Assim, em cumprimento do princípio do contraditório, determino a notificação da recorrente para, querendo, se pronunciar, querendo, sobre a questão.'
Pronunciou-se, então, a recorrente no sentido de que o recurso não é manifestamente infundado, considerando, em síntese, que:
- Não colhe o fundamento da celeridade processual para não aplicar ao recurso penal o mesmo regime vigente em processo civil, em matéria de prazo de alegações, quando é impugnada a decisão em matéria de facto e as provas foram objecto de gravação, uma vez que a exigência de celeridade já foi ponderada na fixação de prazos mais curtos de interposição de recurso penal;
- Não há qualquer razão para distinguir entre o processo civil e o processo penal, sendo idêntico o ónus de transcrição da prova relativa à matéria de facto impugnada;
- A aplicação do regime do processo civil ao processo penal impõe-se até por maioria de razão pois, em recurso penal a interposição de recurso tem que ser acompanhada de motivação;
Cumpre decidir.
3 - Como se viu, na decisão sumária reclamada, entendeu-se que não constituía fundamento do acórdão recorrido norma cuja apreciação de constitucionalidade a recorrente pretende, no ponto em que ela se ancorava no artigo 414º nº 2 do CPP.
Com efeito, dispondo este preceito legal sobre os fundamentos da não admissão do recurso – irrecorribilidade da decisão, extemporaneidade da interposição, falta de condições do recorrente para recorrer e falta de motivação – e estando em causa a norma relativa ao prazo de interposição do recurso, seria o preceito que a este se referia aquele que substancialmente fora aplicado; o artigo 414º nº 2 do CPP dispõe apenas sobre os efeitos do desrespeito da citada norma, ou seja a que consta do artigo 411º nº 1 do CPP em conjugação com a que se contém no artigo 698º nº 6 do Código de Processo Civil.
Sem embargo do que em bom rigor se decidiu, entende, porém, a conferência que a razão está, neste ponto, do lado da reclamante, com o apoio da tese sufragada pelo Ministério Público.
Na verdade, o acórdão recorrido invoca para fundamentar o julgado o artigo 414º nº 2 do CPP e é ainda a este preceito que se reporta 'quando interpretado por forma a considerar extemporâneo o recurso que, embora não tenha sido interposto dentro do prazo estabelecido no art. 411º nº 1 do Cod. Proc. Penal mas que foi apresentado dentro dos dez dias imediatos (...)' para apreciar a questão de constitucionalidade suscitada pela recorrente.
Ora, não compete a este Tribunal formular qualquer juízo sobre o entendimento adoptado na decisão impugnada sobre o preceito legal aplicável enquanto recipiente de uma determinada norma, devendo aceitá-lo e ajuizar da constitucionalidade da norma – esta necessariamente indicada pelo recorrente – que daquele preceito se retira.
É certo que, afora as situações em que ela é criada pelo julgador
(v.g. nos casos previstos no artigo 10º nº 3 do Código Civil), a norma se reporta sempre a um determinado preceito legal, devendo, consequentemente, o recorrente mencioná-lo na definição do objecto da sua impugnação, como, aliás, o Tribunal Constitucional o faz na formulação das suas decisões em matéria de constitucionalidade normativa.

◆ ◆ ◆ ◆ ◆

* [TAREFA] Devolva, sem qualquer alteração, o trecho do excerto que começa nas palavras "É certo que, afora" e termina depois de "de constitucionalidade normativa.". As linhas apresentadas de seguida provêm de outra fonte.

◆ ◆ ◆ ◆ ◆

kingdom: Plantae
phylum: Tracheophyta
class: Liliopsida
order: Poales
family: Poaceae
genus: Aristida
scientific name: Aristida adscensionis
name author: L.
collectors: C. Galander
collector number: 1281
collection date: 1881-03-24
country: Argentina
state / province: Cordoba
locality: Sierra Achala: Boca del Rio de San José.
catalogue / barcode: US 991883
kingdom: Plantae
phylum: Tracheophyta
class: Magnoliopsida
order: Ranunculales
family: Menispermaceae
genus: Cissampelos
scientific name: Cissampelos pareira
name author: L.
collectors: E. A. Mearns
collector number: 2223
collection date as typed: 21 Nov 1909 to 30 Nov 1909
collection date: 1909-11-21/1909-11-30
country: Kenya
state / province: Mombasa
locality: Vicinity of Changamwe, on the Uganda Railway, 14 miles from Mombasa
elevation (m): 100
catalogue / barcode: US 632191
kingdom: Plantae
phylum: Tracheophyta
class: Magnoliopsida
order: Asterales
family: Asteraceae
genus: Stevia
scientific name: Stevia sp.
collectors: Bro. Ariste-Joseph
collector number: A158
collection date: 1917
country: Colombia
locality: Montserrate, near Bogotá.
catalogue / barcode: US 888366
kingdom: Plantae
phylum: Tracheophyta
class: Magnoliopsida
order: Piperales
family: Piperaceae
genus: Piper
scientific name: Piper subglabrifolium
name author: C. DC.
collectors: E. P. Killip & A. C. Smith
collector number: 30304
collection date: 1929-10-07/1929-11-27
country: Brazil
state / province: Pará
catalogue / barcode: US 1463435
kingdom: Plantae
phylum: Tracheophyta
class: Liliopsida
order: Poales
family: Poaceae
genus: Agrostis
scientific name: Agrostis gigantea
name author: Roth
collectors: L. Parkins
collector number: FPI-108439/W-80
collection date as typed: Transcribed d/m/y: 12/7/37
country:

◆ ◆ ◆ ◆ ◆

* [RESOLUÇÃO]
É certo que, afora as situações em que ela é criada pelo julgador
(v.g. nos casos previstos no artigo 10º nº 3 do Código Civil), a norma se reporta sempre a um determinado preceito legal, devendo, consequentemente, o recorrente mencioná-lo na definição do objecto da sua impugnação, como, aliás, o Tribunal Constitucional o faz na formulação das suas decisões em matéria de constitucionalidade normativa.